The problem with banking is ...

That as a business it is not the kind of business that can run on 10 or 12% capitalization. The risk profile of banking as a business is not any lower than that of a company making widgets or a transportation company and arguably it is actually higher than most. And yet, banks are run on a tiny sliver of capital only (and whether it is 8% or 12% does not fundamentally make all that much difference).

In just about any other business, if 10% of your customers walk away - don't buy your widgets, or subscribe to your service or eat at your place, the business may become less profitable or not profitable at all for a while but it would not mean the end of it. In banking, if 10% of your customers (depositors) walk away, you are insolvent and practically out of business.

I have no idea what the "right" level of capitalization is for a business that has the risk profile of banking - maybe it's 35% or maybe it's 45%. I am sure it is not 12%. Not that there is much that can be done about it because the amount of economic pain that would follow a de-leveraging of  banking systems of the world to a level of, say, 40% is so huge that it would never happen.

There is an implicit "bargain" then that we all accept which is that occasionally the system will get wobbly and we the taxpayers will have to step in to backstop some part of it. This is simply the price to pay for the systemic excessive leverage and the only question is whether explicitly acknowledging this would help or not.

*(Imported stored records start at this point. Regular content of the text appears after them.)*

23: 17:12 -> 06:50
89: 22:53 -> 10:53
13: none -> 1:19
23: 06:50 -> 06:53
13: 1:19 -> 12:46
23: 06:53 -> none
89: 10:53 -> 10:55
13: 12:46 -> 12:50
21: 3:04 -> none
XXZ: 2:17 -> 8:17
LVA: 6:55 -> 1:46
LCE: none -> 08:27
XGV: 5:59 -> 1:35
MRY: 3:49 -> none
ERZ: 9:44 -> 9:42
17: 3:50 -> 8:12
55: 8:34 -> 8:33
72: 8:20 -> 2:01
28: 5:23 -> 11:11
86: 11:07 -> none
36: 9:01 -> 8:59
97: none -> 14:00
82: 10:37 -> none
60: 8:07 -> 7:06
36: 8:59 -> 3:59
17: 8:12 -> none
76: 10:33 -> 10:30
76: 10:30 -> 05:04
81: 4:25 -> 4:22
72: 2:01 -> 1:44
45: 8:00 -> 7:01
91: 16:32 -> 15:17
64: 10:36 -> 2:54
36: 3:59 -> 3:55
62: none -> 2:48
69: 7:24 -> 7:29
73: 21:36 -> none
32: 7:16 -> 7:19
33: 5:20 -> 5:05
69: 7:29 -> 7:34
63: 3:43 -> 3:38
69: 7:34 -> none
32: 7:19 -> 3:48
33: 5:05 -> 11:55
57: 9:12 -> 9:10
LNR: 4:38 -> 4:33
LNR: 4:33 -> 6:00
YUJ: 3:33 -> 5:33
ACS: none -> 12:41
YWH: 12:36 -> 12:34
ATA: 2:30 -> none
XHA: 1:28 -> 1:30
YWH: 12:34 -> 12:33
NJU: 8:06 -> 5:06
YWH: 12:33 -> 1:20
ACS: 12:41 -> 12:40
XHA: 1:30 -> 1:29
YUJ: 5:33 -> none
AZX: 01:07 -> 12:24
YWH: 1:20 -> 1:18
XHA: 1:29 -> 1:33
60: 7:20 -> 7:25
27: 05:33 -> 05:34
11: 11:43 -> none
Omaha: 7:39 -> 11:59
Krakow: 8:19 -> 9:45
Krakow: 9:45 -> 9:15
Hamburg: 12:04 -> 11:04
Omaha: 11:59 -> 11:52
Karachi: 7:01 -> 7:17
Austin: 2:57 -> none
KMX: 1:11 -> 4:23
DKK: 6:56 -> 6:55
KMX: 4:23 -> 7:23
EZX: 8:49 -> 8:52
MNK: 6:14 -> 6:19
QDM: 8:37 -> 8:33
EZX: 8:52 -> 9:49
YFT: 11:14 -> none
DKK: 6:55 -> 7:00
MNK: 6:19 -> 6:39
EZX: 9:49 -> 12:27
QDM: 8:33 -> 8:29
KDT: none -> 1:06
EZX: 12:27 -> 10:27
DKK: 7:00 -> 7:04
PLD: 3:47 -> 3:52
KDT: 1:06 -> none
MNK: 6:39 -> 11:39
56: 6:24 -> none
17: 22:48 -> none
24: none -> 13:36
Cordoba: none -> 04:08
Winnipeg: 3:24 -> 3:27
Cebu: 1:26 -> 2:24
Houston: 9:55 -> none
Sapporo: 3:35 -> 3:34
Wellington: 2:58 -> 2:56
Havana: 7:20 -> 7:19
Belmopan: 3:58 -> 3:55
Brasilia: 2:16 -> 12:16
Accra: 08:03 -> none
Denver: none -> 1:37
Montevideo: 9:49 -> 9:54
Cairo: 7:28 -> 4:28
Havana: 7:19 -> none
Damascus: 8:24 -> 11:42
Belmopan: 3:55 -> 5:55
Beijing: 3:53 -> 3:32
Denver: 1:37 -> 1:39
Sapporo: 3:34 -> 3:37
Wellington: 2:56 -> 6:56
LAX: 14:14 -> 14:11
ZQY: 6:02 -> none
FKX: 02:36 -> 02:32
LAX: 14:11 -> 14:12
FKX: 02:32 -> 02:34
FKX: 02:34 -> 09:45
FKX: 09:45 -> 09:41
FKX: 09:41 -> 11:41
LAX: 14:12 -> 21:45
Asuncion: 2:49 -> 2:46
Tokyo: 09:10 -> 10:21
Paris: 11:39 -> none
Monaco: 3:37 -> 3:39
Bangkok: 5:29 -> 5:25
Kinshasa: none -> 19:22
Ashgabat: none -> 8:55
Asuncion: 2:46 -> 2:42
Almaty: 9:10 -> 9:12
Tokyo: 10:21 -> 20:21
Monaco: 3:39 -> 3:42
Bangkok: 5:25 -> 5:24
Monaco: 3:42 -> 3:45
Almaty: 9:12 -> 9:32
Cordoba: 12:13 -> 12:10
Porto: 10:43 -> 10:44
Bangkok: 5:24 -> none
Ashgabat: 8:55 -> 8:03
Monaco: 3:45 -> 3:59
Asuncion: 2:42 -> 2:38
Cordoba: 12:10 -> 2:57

An analogy would be a car engine that by its design and materials specs could run for thousands of hours at 8,000 rpm without breakdowns but we decide to rev it up to 13,000 to go faster. We know full well that at that speed it will ocasionally break down and we will have to stop to repair it but the overall distance traveled at that higher speed with an occasional breakdown is farther than the distance that could be covered at lower speed with no stopping for occasional repairs.

We implicitly accept that trade off.


soldoiv said…
Couldn't agree more...
Anonymous said…
Turns out a similar argument was made from a different direction by Gary Gorton "Misunderstanding Financial Crises".

His argument is that bank failures are not about capital but liquidity and that systemic crises are about "obtaining cash".

To me that means that the banking system as it is currently structured is set up for a 2 Standard Deviations world which is what the world is on average. When it blips to 4 Standard Deviations then collective institutions need to step in and give the system time for the world to rever to the mean and that means supplying cash and a lot more cash than raising capital from 6% to 9% which really does not change much.